━━ Listed entries

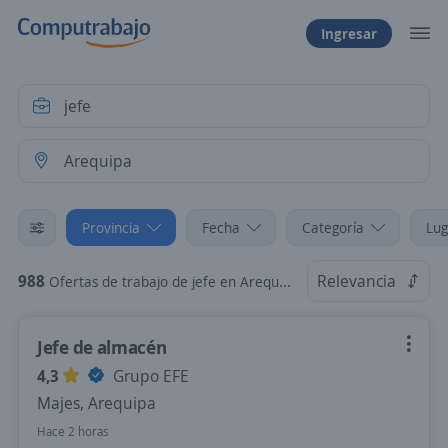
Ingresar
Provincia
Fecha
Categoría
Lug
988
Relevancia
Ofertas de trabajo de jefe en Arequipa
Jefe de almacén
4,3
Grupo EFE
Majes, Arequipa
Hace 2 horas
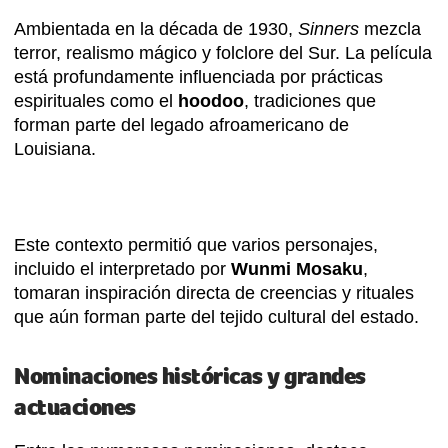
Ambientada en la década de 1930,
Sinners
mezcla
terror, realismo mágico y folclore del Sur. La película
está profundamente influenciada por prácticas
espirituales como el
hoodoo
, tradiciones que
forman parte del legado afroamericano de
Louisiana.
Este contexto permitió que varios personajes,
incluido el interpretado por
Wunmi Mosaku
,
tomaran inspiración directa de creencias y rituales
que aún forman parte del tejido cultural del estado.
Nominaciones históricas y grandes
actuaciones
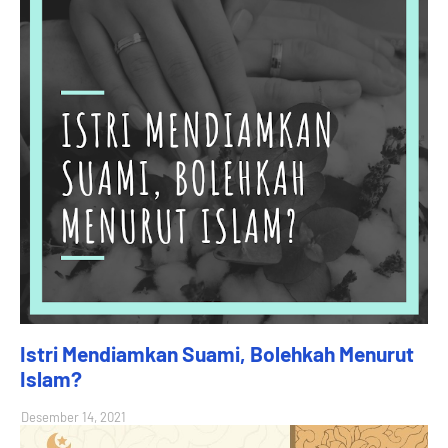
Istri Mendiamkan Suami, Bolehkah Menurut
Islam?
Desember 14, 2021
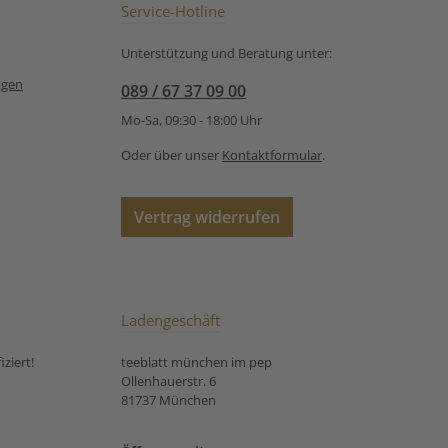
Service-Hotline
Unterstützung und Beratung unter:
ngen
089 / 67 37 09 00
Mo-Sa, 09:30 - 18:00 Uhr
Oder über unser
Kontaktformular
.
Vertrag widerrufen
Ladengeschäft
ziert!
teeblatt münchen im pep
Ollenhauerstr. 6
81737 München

━━━━
━━ Listed entries

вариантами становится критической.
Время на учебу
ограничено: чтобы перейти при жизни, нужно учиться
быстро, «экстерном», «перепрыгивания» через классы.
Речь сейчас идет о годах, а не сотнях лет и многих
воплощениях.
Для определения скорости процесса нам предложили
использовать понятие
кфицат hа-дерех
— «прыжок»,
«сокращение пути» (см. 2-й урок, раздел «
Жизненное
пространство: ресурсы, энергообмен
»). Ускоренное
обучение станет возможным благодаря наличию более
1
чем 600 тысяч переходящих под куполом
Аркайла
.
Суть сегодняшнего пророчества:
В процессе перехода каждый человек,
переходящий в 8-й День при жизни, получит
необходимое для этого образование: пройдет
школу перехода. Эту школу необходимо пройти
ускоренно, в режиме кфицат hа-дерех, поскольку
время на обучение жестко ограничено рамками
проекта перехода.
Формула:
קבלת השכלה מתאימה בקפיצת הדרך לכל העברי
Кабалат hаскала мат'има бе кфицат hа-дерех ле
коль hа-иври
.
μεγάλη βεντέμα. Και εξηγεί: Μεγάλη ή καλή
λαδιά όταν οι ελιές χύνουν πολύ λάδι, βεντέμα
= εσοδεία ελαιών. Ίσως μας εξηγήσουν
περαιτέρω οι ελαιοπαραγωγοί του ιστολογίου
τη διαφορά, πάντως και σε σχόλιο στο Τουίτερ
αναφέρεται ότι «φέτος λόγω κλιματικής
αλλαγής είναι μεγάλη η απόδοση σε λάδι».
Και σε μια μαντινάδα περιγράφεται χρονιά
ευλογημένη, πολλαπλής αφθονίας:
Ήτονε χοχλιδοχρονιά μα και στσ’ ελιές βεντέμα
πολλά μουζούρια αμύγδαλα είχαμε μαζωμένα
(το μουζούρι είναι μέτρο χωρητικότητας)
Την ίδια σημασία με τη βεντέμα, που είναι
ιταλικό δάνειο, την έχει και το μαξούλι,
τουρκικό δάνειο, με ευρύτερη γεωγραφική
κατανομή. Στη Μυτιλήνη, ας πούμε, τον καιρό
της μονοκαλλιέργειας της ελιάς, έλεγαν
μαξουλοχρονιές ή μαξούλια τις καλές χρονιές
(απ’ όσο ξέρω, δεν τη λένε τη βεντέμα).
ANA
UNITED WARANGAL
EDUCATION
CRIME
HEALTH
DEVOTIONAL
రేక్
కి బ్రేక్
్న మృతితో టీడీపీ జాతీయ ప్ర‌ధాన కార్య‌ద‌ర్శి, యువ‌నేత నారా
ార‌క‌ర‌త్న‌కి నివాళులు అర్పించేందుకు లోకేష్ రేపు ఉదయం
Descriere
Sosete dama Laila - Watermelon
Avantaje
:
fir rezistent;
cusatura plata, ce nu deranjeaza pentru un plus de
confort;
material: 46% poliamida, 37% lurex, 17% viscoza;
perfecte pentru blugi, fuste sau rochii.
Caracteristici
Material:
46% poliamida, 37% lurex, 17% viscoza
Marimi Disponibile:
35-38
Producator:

━━━━

_What to work on_.
Using the data above, give again exactly the lines starting at the one holding "Hace 2 horas" and ending at the one holding "Este contexto permitió", inclusive, and nothing more. Omit the pictures.

_Written response_.
Hace 2 horas
Ambientada en la década de 1930,
Sinners
mezcla
terror, realismo mágico y folclore del Sur. La película
está profundamente influenciada por prácticas
espirituales como el
hoodoo
, tradiciones que
forman parte del legado afroamericano de
Louisiana.
Este contexto permitió que varios personajes,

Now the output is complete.